10/07/2022 – Istituto Salesiano S. Bernardino, Chiari (Bs)

Presenziamo al concerto dei Gov’t Mule come vampiri che giungono dopo il tramonto, ma se si chiama Blues festival quello che l’associazione ADMR di Chiari mette in scena con altre partnership in cartellone, è perché non è solo la band di testa ad occupare il palco all’ora prestabilita.

Con loro, l’apertura degli eventi di un nutrito cartellone a dipanarsi nei prossimi week-end di luglio, trova gli italiani Rusties di Marco Grompi e i loro sinceri omaggi a Neil Young ad aprire le danze, e ci vede giungere in loco proprio mentre la band di David Grissom, chitarrista di John Mellencamp e di Joe Ely, è in chiusura della propria esibizione.

Scopriamo che, se quest’ultima si conferma incentrata su di un chitarrismo rilevante, meno coinvolgente dal punto di vista delle canzoni e più incline ai virtuosismi d’esperienza solista dello stesso Grissom, la sorpresa a preparare l’uditorio è che lo stesso Warren Haynes sia salito sul palco ad accompagnare il finale dei Rusties con le “younghiane” “Cortez The Killer” e “Rockin’ In The Freeworld”: una chicca alla luce del giorno, premio di chi ha sfidato la calura assiepandosi già tra le sedie del grande “porticato” della location e che sola mostra l’umiltà dei grandi, dando spazio alla musica ancor prima che a sé stessi.

Una logica dei tempi migliori, quelli in cui era lo stesso Hendrix tra il pubblico a guardare gli altri suonare, senza divismi di sorta e dove l’idea di jam mutuata dal blues si estendeva allo spirito comunitario di un’arte condivisa.

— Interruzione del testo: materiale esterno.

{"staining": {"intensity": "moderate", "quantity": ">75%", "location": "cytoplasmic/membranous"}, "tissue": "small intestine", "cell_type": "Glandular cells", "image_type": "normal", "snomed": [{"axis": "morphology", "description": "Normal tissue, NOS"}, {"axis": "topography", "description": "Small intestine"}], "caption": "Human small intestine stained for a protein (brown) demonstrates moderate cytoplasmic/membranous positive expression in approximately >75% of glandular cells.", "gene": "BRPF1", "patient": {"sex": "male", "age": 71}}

La consolazione (!?) oggi è di ritrovarla on line come un bootleg d’altri tempi, senza che l’episodio sia per questo meno invidiabile dell’assistere dal vero allo show degli headliners: questo, come da copione, diversamente da quell’improvvisata che ha fatto grande onore anche agli stessi italiani in apertura.

Ma torrido come la calura al di sotto della struttura (comunque all’aperto) e scuro come le fioche luci che illuminano la scena, lo show dei quattro inizia quando puntuali salgono insieme on stage al calar del sole, e rompono gli indugi partendo con “Hammer  and Nails” degli Staples Singers: la palla d’inizio partita (e così per gran parte del gioco) se la palleggiano Haynes e Danny Louis, col suo lavoro organistico di pavimentazione sonora a far scivolare i pezzi come una cascata, martellare ritmico sulle rocce scandito da basso e batteria di Jorgen Carlsson e Matt Abts.

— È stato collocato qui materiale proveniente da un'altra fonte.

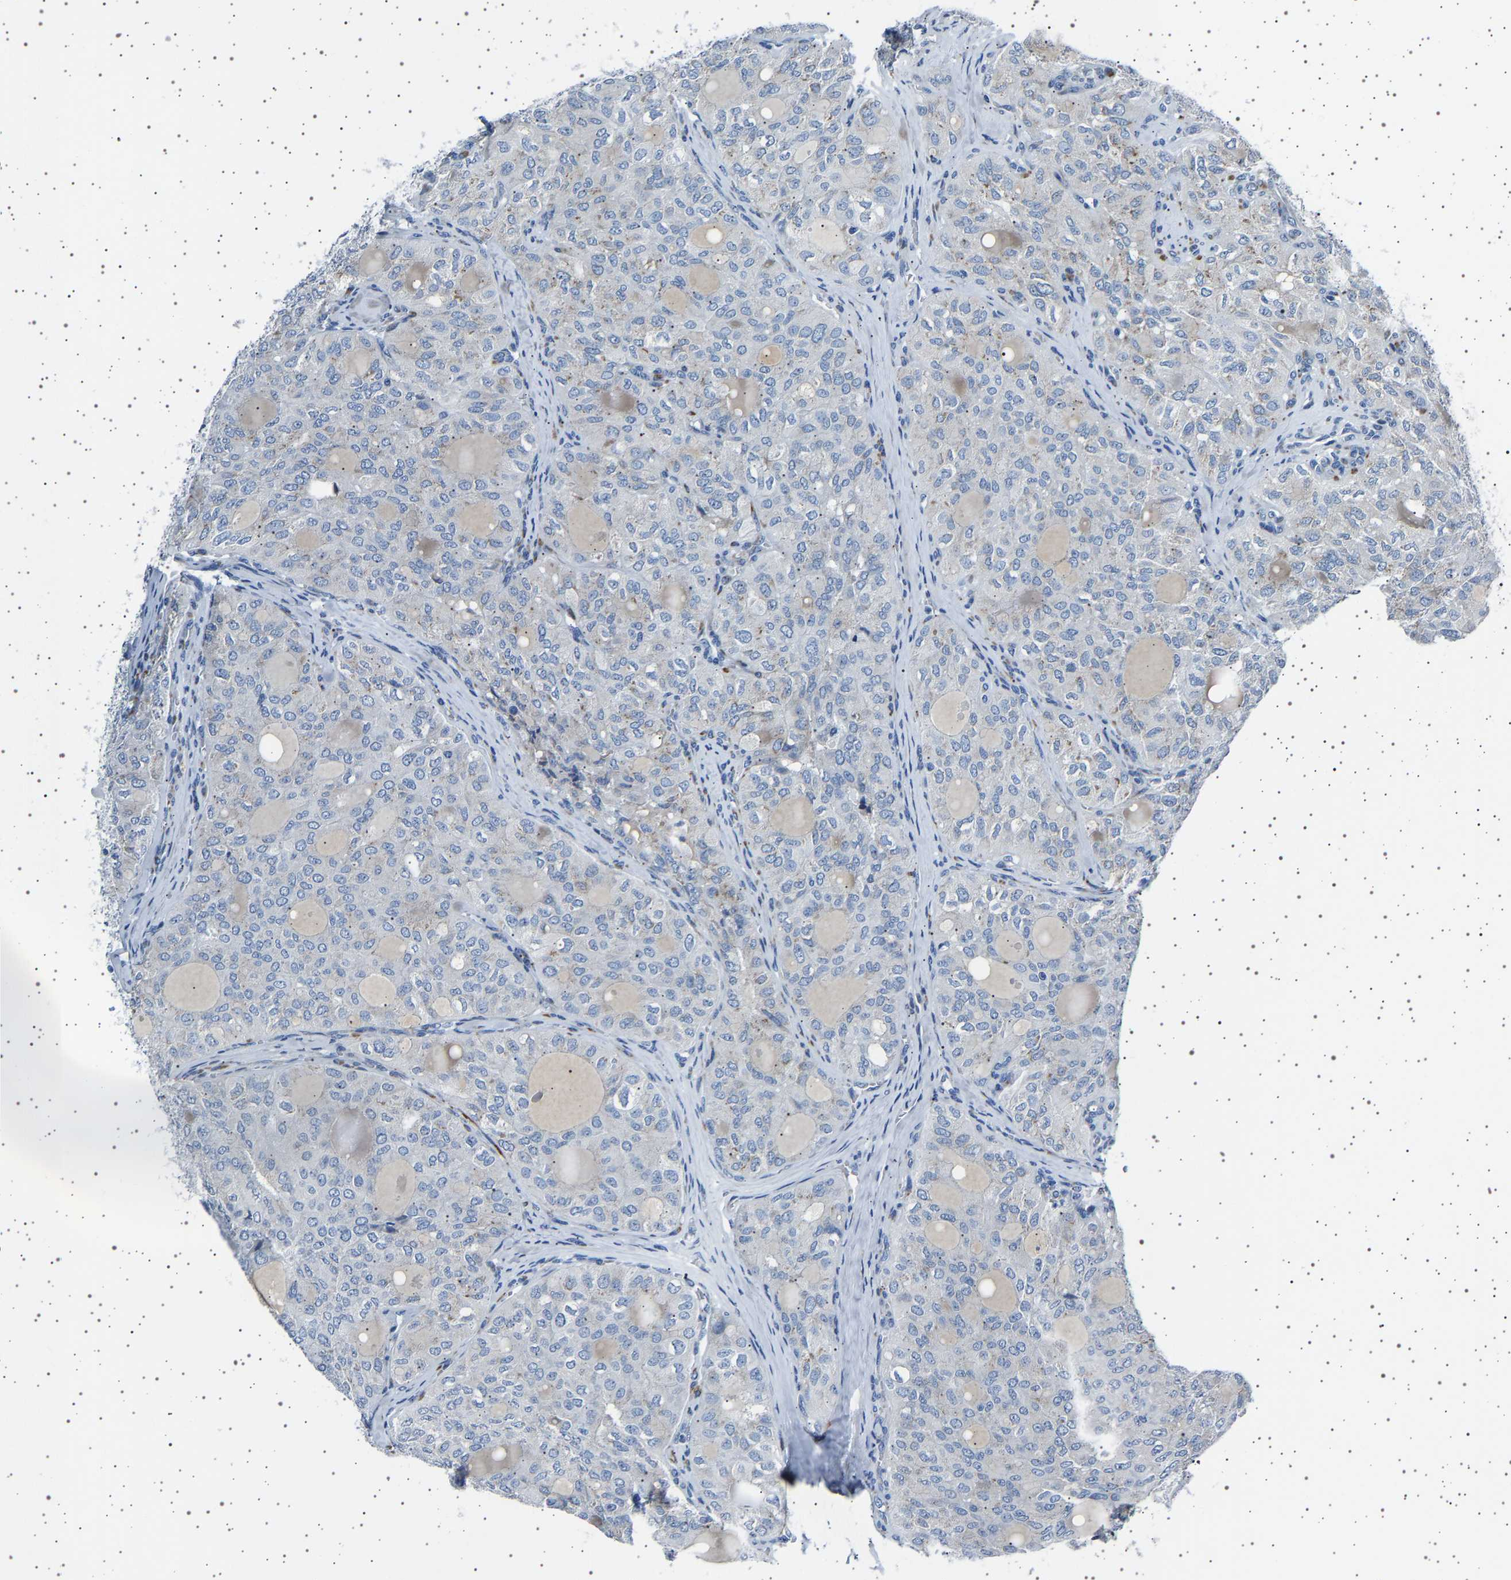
{"staining": {"intensity": "weak", "quantity": "<25%", "location": "cytoplasmic/membranous"}, "tissue": "thyroid cancer", "cell_type": "Tumor cells", "image_type": "cancer", "snomed": [{"axis": "morphology", "description": "Follicular adenoma carcinoma, NOS"}, {"axis": "topography", "description": "Thyroid gland"}], "caption": "Tumor cells show no significant protein positivity in thyroid cancer. (DAB IHC visualized using brightfield microscopy, high magnification).", "gene": "FTCD", "patient": {"sex": "male", "age": 75}}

Ma il gruppo procede compatto e se in scaletta compare “Thorazine Shuffle”, è perché è il blues a far da padrone all’evento. Se potevamo avere l’idea che dinamiche fluide comuni a band di tal fatta avrebbero potuto condurci a lidi più hard e rockistici (com’è di molti festival che si fregiano della categoria “blues”) è a scanso di equivoci che parte un pezzo di Howlin’ Wolf (“I Asked For The Water”) e poi Tom Waits (“Make It Rain”) e il sound ha l’incedere ipnotico di un ritmo tribale: i blues paiono rallentati, come ad avvolgerti nelle sabbie mobili, e ce ne accorgeremo ancor di più sulla nota “Good Morning Little School Girl”, dov’è anche David Grissom a tornare nella partita (si aggiungerà “Last Clean Shirt”).

Nel mezzo “Devils Likes It Slow”, “Which Way Do We Run” e poco più di un’ora e tre quarti di musica, con “Mr. Man” e “Soulshine” degli Allman nei bis. Non due set, come quando li ritrovammo la prima volta al Live di Trezzo nel 2017, ma la durata più o meno canonica di un concerto, quantunque intenso e come un unico lungo blues, intenso come lava incandescente di una bollente e maledetta estate.